### Task statement
Print every line of the data exactly as shown.

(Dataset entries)

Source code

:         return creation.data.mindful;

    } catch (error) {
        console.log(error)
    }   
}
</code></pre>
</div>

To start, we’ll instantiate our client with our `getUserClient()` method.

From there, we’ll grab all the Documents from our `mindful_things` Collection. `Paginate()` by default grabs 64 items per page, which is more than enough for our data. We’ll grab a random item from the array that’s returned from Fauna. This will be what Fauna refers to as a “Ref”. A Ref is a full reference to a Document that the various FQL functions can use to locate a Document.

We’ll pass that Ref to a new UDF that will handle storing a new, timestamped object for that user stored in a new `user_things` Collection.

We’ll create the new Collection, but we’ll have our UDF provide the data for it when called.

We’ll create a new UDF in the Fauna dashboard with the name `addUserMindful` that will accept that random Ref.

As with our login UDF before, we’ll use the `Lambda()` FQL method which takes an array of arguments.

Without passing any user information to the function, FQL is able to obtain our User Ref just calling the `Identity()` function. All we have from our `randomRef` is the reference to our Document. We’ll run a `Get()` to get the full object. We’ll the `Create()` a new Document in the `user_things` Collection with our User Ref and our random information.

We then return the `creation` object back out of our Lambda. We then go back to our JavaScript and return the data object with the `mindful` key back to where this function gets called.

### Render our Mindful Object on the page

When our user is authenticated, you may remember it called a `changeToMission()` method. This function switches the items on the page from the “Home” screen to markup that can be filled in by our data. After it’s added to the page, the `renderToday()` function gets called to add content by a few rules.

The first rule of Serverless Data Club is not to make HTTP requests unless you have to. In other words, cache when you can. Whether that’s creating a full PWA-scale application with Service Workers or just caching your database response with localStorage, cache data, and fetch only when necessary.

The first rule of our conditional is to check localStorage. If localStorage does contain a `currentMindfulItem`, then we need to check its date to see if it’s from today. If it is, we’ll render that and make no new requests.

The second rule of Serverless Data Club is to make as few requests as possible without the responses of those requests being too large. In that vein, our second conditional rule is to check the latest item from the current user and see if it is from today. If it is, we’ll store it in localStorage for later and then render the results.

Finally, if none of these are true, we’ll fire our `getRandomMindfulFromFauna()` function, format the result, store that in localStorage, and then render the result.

### The completed task
Source code

:         return creation.data.mindful;

    } catch (error) {
        console.log(error)
    }   
}
</code></pre>
</div>

To start, we’ll instantiate our client with our `getUserClient()` method.

From there, we’ll grab all the Documents from our `mindful_things` Collection. `Paginate()` by default grabs 64 items per page, which is more than enough for our data. We’ll grab a random item from the array that’s returned from Fauna. This will be what Fauna refers to as a “Ref”. A Ref is a full reference to a Document that the various FQL functions can use to locate a Document.

We’ll pass that Ref to a new UDF that will handle storing a new, timestamped object for that user stored in a new `user_things` Collection.

We’ll create the new Collection, but we’ll have our UDF provide the data for it when called.

We’ll create a new UDF in the Fauna dashboard with the name `addUserMindful` that will accept that random Ref.

As with our login UDF before, we’ll use the `Lambda()` FQL method which takes an array of arguments.

Without passing any user information to the function, FQL is able to obtain our User Ref just calling the `Identity()` function. All we have from our `randomRef` is the reference to our Document. We’ll run a `Get()` to get the full object. We’ll the `Create()` a new Document in the `user_things` Collection with our User Ref and our random information.

We then return the `creation` object back out of our Lambda. We then go back to our JavaScript and return the data object with the `mindful` key back to where this function gets called.

### Render our Mindful Object on the page

When our user is authenticated, you may remember it called a `changeToMission()` method. This function switches the items on the page from the “Home” screen to markup that can be filled in by our data. After it’s added to the page, the `renderToday()` function gets called to add content by a few rules.

The first rule of Serverless Data Club is not to make HTTP requests unless you have to. In other words, cache when you can. Whether that’s creating a full PWA-scale application with Service Workers or just caching your database response with localStorage, cache data, and fetch only when necessary.

The first rule of our conditional is to check localStorage. If localStorage does contain a `currentMindfulItem`, then we need to check its date to see if it’s from today. If it is, we’ll render that and make no new requests.

The second rule of Serverless Data Club is to make as few requests as possible without the responses of those requests being too large. In that vein, our second conditional rule is to check the latest item from the current user and see if it is from today. If it is, we’ll store it in localStorage for later and then render the results.

Finally, if none of these are true, we’ll fire our `getRandomMindfulFromFauna()` function, format the result, store that in localStorage, and then render the result.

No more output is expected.